Restaurer la puissance économique au service de la souveraineté nationale

Une Nation qui ne produit plus s'expose à dépendre des autres pour son énergie, son alimentation, ses technologies, son industrie et, à terme, pour son destin.

La prospérité n'est pas seulement une question de croissance ou de statistiques.

Elle conditionne notre capacité à financer nos services publics, à protéger notre modèle social, à investir dans notre défense, à préparer l'avenir et à préserver notre indépendance.

 

Comme le rappelait le général de Gaulle :

« Il n'y a de politique qui vaille en dehors des réalités. »

La première réalité d'une Nation est sa capacité à créer de la richesse.
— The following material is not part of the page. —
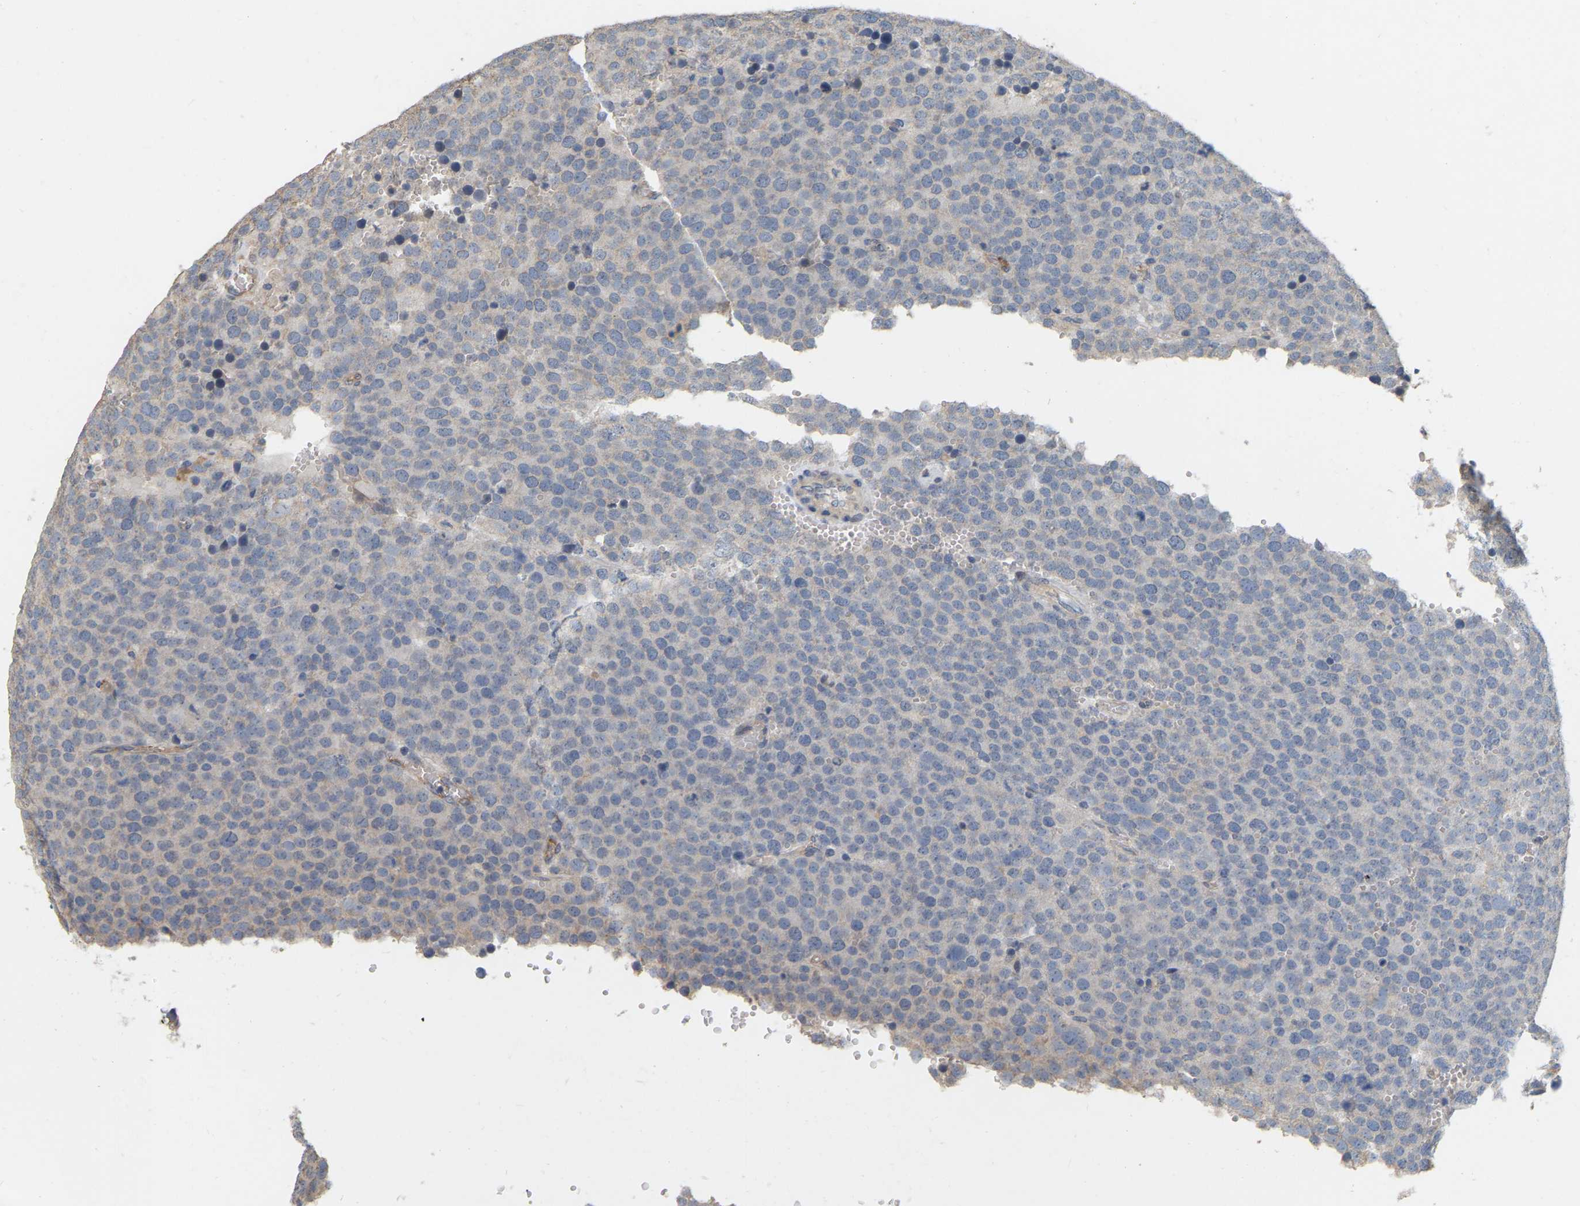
{"staining": {"intensity": "weak", "quantity": "<25%", "location": "cytoplasmic/membranous"}, "tissue": "testis cancer", "cell_type": "Tumor cells", "image_type": "cancer", "snomed": [{"axis": "morphology", "description": "Normal tissue, NOS"}, {"axis": "morphology", "description": "Seminoma, NOS"}, {"axis": "topography", "description": "Testis"}], "caption": "This is a photomicrograph of immunohistochemistry staining of testis cancer, which shows no staining in tumor cells. Brightfield microscopy of immunohistochemistry (IHC) stained with DAB (brown) and hematoxylin (blue), captured at high magnification.", "gene": "SSH1", "patient": {"sex": "male", "age": 71}}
Or, depuis plusieurs décennies, la France connaît un affaiblissement progressif de sa base productive. Des usines ferment, des savoir-faire disparaissent, des territoires se désertifient et notre dépendance à l'égard de productions étrangères s'accroît dans des secteurs pourtant stratégiques.

Dans le même temps, de nombreux Français ont le sentiment que leur travail est moins reconnu, que leur pouvoir d'achat progresse trop lentement et que l'effort n'est plus suffisamment récompensé.

Cette situation n'est pas une fatalité.

La France demeure l'une des premières puissances économiques mondiales. Elle dispose d'entrepreneurs talentueux, d'une agriculture parmi les plus performantes d'Europe, d'infrastructures de qualité, d'universités reconnues et d'une capacité d'innovation exceptionnelle.

Encore faut-il donner un cap.

La France Demain défend une économie de production, de responsabilité et d'innovation.

Nous croyons à l'entreprise, au travail, à l'investissement et au mérite.

Nous refusons tout autant le laisser-faire qui abandonne nos intérêts stratégiques que l'étatisme qui étouffe l'initiative.

L'économie doit être mise au service de la Nation, de sa souveraineté et de la prospérité des Français.

 

Comme l'écrivait Jean Monnet :

« Les hommes n'acceptent le changement que dans la nécessité et ils ne voient la nécessité que dans la crise. »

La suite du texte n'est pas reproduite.